1. Write a perl script that prints this to the standard output:
26 27 28 29 30 
31 32 33 34 35 
36 37 38 39 40 
41 42 43 44 45 
46 47 48 49 50 
Important note: If you write this program:
#!/usr/bin/perl
print <<"DONE";
26 27 28 29 30 
31 32 33 34 35 
36 37 38 39 40 
41 42 43 44 45 
46 47 48 49 50 
DONE
I'll have to drag you out and shoot you.

Hint: You'll want to print a linebreak (\n) when the number is divisible by 5. The remainder operator in Perl is %. So ($number % 5) is zero when $number is divisible by five.

2. Write a Perl script that takes /usr/dict/words and prints out all words there that have an "n" as the second letter. Hint: The regular expression pattern for the beginning of line is ^ and . matches any character.

3. Take the program from part 2 and hack it to replace all of "e"s with "3"s and "t"s with "+"s. So "anteater" becomes "an+3a+3r".

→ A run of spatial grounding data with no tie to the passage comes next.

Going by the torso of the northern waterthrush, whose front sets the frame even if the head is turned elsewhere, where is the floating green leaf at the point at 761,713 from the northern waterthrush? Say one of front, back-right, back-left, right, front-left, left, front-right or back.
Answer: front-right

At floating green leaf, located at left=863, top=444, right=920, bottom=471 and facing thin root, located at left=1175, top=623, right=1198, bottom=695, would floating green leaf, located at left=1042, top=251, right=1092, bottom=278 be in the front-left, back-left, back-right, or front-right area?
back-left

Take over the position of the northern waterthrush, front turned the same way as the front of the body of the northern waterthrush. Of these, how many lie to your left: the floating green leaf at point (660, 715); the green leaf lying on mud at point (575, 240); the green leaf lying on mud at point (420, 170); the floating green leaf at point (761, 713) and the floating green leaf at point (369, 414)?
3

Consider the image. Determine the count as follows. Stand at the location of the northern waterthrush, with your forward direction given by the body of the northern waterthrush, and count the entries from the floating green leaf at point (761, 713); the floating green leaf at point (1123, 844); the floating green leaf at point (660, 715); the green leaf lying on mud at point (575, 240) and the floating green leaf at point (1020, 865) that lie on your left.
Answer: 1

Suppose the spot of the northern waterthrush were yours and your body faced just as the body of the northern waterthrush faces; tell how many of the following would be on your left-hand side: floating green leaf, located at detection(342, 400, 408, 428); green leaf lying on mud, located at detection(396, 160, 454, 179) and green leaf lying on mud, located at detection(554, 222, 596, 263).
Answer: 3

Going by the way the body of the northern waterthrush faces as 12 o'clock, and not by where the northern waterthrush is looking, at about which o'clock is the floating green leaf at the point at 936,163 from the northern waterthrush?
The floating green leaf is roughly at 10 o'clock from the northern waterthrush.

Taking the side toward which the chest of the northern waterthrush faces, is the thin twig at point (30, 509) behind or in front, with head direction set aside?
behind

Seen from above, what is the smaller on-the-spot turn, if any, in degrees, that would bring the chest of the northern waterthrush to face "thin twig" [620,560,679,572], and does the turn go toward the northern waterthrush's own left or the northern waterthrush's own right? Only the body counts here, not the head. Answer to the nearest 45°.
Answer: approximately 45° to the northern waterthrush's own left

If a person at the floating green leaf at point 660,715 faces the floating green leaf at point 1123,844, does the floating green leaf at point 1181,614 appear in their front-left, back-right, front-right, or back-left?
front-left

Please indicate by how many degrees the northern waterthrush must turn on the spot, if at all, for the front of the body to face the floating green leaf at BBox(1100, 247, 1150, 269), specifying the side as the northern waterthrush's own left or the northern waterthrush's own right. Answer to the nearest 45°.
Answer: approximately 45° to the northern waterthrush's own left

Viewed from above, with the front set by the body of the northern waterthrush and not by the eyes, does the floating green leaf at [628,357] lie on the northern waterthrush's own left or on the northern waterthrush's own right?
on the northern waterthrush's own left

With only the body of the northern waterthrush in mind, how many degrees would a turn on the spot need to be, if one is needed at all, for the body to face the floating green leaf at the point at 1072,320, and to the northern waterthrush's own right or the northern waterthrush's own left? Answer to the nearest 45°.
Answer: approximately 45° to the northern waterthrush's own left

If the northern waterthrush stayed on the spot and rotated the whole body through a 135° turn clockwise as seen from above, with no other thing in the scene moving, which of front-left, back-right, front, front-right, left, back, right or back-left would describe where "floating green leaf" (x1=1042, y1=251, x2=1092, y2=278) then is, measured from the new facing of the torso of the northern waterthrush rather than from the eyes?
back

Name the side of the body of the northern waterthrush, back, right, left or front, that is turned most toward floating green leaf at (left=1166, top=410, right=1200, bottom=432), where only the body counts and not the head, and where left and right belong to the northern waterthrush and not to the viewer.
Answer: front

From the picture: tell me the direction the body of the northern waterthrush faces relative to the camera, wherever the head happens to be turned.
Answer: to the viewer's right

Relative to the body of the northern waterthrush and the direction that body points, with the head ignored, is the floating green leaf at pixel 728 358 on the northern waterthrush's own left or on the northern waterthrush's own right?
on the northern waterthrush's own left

4. Try not to admonish yourself for having done such a silly thing.

5. Modify your script from part 3 to create HTML instead of plain text. Put it up on your web site somewhere.

6. Modify your script from part 1 to create HTML instead of plain text. Arrange the numbers in a table. Put it on your web site somewhere.

7. Modify the script to add anchor tags to each number in the table. The href attribute should be href="number.cgi?num=number", where number is the current number. So the end result for the number 43 would be:

<a href="number.cgi?num=43">43</a>

8. Enable CGI scripts on your web server.

9. Write number.cgi. This CGI script should, along with some kind of snotty and obnoxious prelude, echo the number back at you. Factor the number if you want to. However, if the number is not between 26 and 50, the script should give a rude error message instead.